# Text under study:
As a start, you will focus on climatic data for the region of interest. There are many sources of climatic information freely available to be used. Some examples are the Climatic Research Unit (CRU http://www.cru.uea.ac.uk/), Climatologies at high resolution for the Earth’s land surface areas (CHELSA https://chelsa-climate.org/), WorldClim v2. (https://www.worldclim.org/), ecoClimate (https://www.ecoclimate.org/), global climatologies for bioclimatic modelling (CliMond https://www.climond.org/) and climate re-analyses such as ERA5-Land (https://bit.ly/39kQlOL).

For simplicity, you will focus now on WorldClim climatologies and obtain the 19-bioclimatic variables commonly used in SDMs. These can be downloaded and stored locally. Some of these can be loaded directly from R with the use of packages. For example, WorldClim data can be obtained directly from R using the getData() function of the raster package. Climate data from CRU can be obtained directly from R using the create_CRU_stack() function of the getCRUCLdata package. For an example of how this can be done see the code below.

# Now use the function getData() to download the 19-BioClimatic part of WorldClim at a 10ArcMis resolution.
WC.Bioclim <- getData(name = 'worldclim', # Define the Data set name.
                      res = 10, # This defines the resolution of the Imported raster (10ArcMis)
                      var = 'bio') # This defines that BioClimatic variables are imported
# Look at the names of the variables in WC.Bioclim.
names(WC.Bioclim)

Visualize the climate data.

By using getData() you get a number of files that are downloaded into a folder named wc10 in the working working directory. These are ESRI .hdr Labelled files named bio1 to bio19.

# Using the information:
**a)** Answer these questions about the text on obtaining climate data in R:
(i) Which function of the raster package can be used to get WorldClim data directly from R?
(ii) Which function and package are named for getting CRU climate data from R?
(iii) What is the name of the folder that the downloaded files are placed in?
**b)** Write the next part of the text on obtaining climate data in R, picking up right after its final sentence.

[Human pose keypoint data]
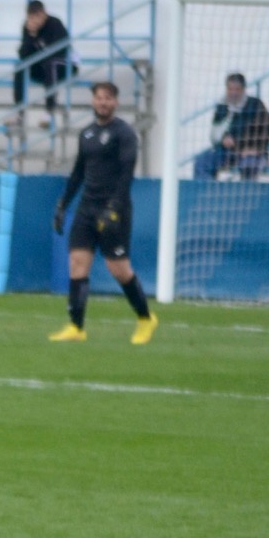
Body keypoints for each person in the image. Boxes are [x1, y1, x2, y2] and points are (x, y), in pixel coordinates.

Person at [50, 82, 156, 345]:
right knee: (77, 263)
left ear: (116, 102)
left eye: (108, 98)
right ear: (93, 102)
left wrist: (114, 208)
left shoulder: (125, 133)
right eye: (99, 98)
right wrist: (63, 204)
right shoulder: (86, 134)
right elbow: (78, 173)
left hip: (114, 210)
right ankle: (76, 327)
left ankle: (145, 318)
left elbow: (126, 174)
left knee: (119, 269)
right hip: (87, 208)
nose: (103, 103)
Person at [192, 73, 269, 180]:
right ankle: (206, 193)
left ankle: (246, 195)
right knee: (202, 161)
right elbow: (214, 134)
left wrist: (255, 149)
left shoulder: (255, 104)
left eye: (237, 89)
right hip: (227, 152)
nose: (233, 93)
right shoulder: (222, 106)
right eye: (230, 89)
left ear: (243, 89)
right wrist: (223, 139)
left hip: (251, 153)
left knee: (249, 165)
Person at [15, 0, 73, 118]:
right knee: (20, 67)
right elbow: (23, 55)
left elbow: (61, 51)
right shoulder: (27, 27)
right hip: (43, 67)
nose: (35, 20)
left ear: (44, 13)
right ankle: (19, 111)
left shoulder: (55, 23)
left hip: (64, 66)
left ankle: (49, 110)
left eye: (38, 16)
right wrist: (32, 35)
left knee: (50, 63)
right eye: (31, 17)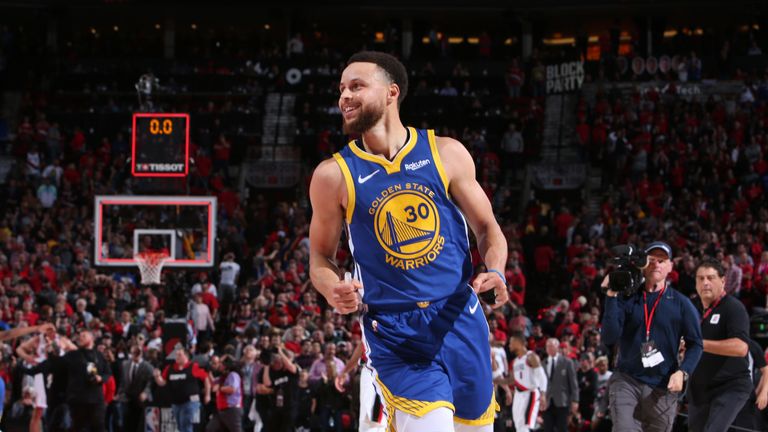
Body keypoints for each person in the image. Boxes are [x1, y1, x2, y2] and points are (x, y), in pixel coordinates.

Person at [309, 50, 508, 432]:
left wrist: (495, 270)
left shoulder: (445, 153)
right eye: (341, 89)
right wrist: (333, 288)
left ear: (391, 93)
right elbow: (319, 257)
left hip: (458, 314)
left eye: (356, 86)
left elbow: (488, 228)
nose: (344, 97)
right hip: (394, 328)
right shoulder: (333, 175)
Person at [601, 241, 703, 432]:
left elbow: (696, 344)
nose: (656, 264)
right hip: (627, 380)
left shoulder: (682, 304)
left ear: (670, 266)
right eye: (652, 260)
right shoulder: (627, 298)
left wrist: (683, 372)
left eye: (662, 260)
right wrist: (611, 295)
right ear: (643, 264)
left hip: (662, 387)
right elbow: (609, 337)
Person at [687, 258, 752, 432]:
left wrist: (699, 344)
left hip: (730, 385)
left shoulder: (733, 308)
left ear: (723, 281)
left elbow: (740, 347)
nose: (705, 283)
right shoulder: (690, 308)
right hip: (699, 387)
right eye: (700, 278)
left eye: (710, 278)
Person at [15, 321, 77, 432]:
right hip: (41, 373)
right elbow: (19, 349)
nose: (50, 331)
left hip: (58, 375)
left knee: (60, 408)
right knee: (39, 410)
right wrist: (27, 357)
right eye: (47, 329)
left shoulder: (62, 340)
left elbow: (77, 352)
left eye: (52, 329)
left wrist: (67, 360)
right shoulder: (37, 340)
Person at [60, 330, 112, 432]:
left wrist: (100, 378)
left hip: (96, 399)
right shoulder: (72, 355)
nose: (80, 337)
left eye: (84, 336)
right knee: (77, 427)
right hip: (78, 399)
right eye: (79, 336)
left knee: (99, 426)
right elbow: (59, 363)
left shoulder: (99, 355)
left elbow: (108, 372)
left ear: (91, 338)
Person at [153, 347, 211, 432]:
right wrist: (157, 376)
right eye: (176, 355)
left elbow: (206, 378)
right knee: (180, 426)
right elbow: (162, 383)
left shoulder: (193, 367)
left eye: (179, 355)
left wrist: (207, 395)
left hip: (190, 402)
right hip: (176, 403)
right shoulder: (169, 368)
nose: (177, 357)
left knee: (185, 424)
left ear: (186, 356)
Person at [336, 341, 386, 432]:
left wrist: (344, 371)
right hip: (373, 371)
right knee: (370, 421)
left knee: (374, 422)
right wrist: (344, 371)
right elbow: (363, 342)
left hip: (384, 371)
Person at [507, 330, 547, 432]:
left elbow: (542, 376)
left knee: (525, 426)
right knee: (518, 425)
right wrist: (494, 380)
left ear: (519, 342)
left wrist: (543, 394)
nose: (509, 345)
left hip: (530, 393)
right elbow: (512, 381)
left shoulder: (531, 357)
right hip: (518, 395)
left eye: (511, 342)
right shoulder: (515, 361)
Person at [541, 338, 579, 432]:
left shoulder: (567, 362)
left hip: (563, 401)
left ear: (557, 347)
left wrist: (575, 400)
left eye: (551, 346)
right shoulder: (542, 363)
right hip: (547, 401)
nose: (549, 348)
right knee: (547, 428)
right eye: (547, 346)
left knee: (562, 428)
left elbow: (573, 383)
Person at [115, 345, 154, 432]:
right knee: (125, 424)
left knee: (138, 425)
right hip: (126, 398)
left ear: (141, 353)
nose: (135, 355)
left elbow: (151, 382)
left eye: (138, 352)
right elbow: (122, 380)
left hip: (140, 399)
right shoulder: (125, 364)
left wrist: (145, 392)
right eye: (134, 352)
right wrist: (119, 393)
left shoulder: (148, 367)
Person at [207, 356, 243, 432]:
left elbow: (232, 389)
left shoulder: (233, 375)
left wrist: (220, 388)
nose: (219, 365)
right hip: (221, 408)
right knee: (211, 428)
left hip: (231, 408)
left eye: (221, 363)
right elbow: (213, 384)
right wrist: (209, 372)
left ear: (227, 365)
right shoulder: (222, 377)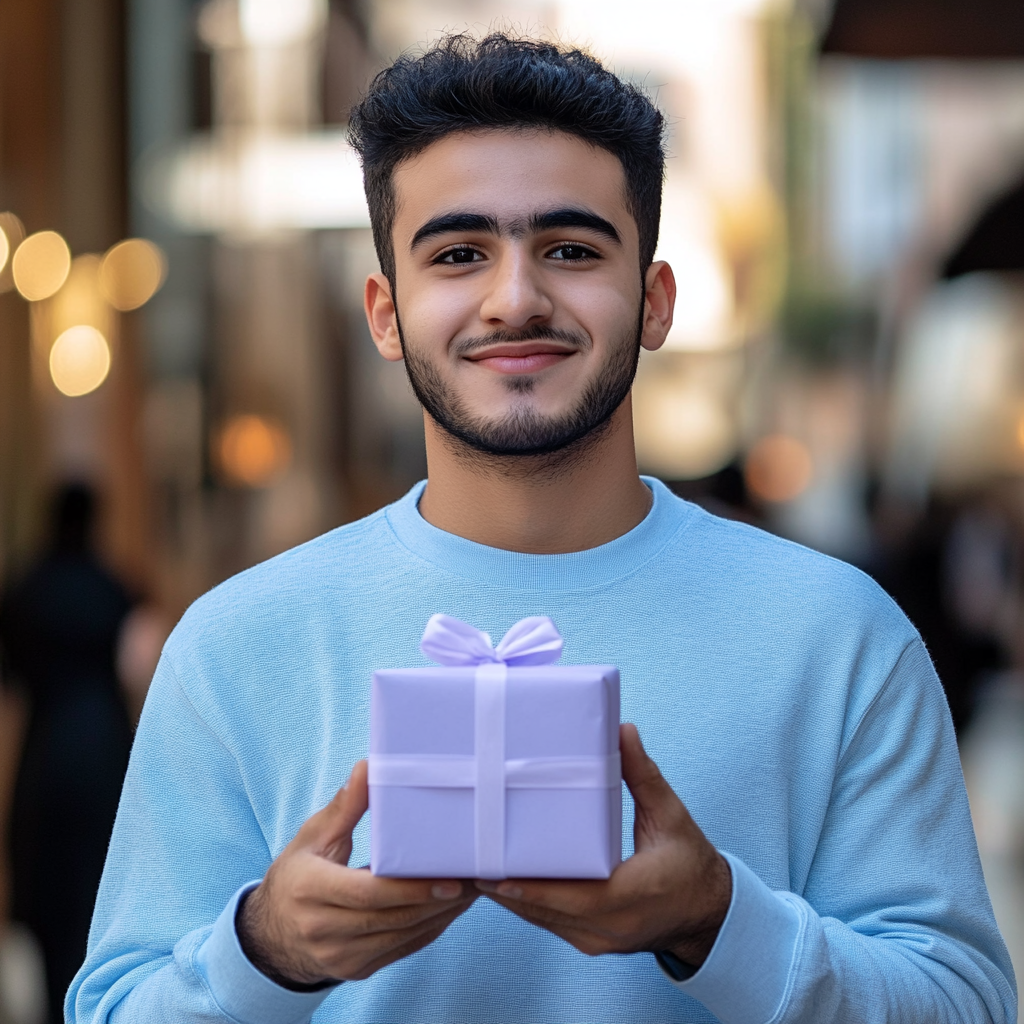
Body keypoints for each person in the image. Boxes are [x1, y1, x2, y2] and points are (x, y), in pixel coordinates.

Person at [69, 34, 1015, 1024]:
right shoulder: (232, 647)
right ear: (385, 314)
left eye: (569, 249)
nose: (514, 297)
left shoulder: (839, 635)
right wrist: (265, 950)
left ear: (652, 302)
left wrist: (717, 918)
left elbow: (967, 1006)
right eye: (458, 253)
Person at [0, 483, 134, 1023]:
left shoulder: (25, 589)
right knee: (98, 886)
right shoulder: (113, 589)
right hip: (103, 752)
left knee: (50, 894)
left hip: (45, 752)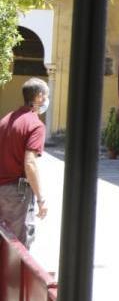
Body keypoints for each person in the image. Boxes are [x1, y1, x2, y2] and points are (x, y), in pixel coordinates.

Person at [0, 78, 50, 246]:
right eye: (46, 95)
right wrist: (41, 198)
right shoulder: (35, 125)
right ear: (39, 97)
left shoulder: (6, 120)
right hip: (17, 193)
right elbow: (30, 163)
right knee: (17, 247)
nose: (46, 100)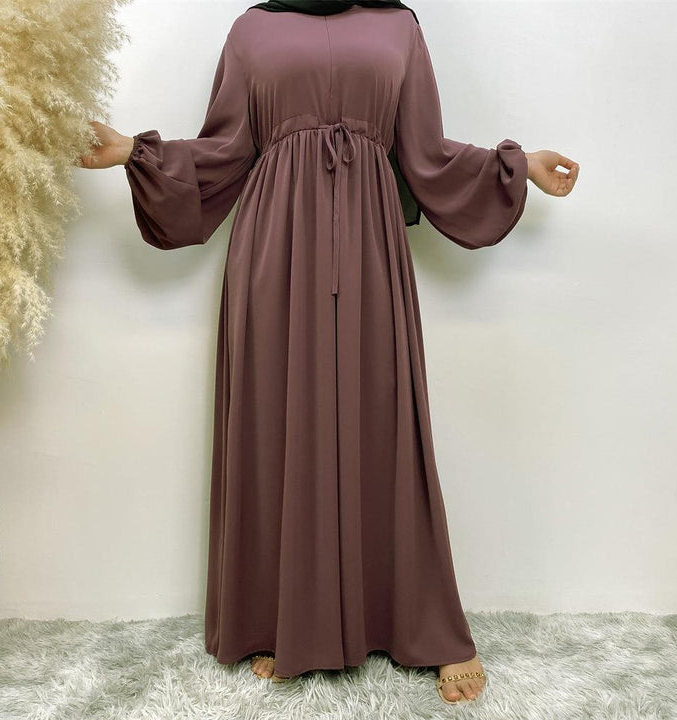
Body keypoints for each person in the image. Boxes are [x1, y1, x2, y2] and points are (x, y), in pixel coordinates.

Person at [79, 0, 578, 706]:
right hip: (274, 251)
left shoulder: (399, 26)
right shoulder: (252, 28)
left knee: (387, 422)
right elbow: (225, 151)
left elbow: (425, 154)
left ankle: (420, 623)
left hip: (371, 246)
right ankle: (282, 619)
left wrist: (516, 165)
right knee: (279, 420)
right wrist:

# Outputs in order:
**a)**
(i) getData()
(ii) The create_CRU_stack() function of the getCRUCLdata package
(iii) wc10

**b)**
You will not do this, as I have downloaded it as is available in your session. The object name is WC.Bioclim as it is a RasterStack with 19 layers, coded Bioclim.1 to Bioclim.19 (see https://www.WorldClim.org/data/bioclim.html for a translation of the codes). But, how do they look? The only way to see that is to plot the variables.

Your task:

Plot the Bioclim.1 (Annual Mean Temperature [C]) and Bioclim.12 (Total Annual Precipitation [mm/yr]) layers of WC.Bioclim.

The maps should be shown as two panels in the same figure.

# Define a plotting space with One-Row and Two-columns
par(mfrow = c(1, 2))
# plot Annual Mean Temperature (WorldClim temp are C*10 so you need to do some operations before plotting).
# Define a divergent blue-to-grey-to-red HCL palette with 50 values.
plot(WC.Bioclim[['Bioclim.1']]/10, # Define the Layer from WC.Bioclim to plot. I divide the value by 10 as WorldClim temp are C*10 (to avoid using Floating Numbers)
     main = "Annual Mean Temperature\n[C]", # Set the Figure title
     cex.main = 1.2, # Define the Title font size
     col = hcl.colors(n = 50 , palette = "Blue-Red") # Define a divergent HCL palette with 50 values.
     )
# plot Total Annual Precipitation 
# Define a divergent red-to-grey-to-blue HCL palette with 50 values.
plot(WC.Bioclim[['Bioclim.12']], # Define the Layer from WC.Bioclim to plot.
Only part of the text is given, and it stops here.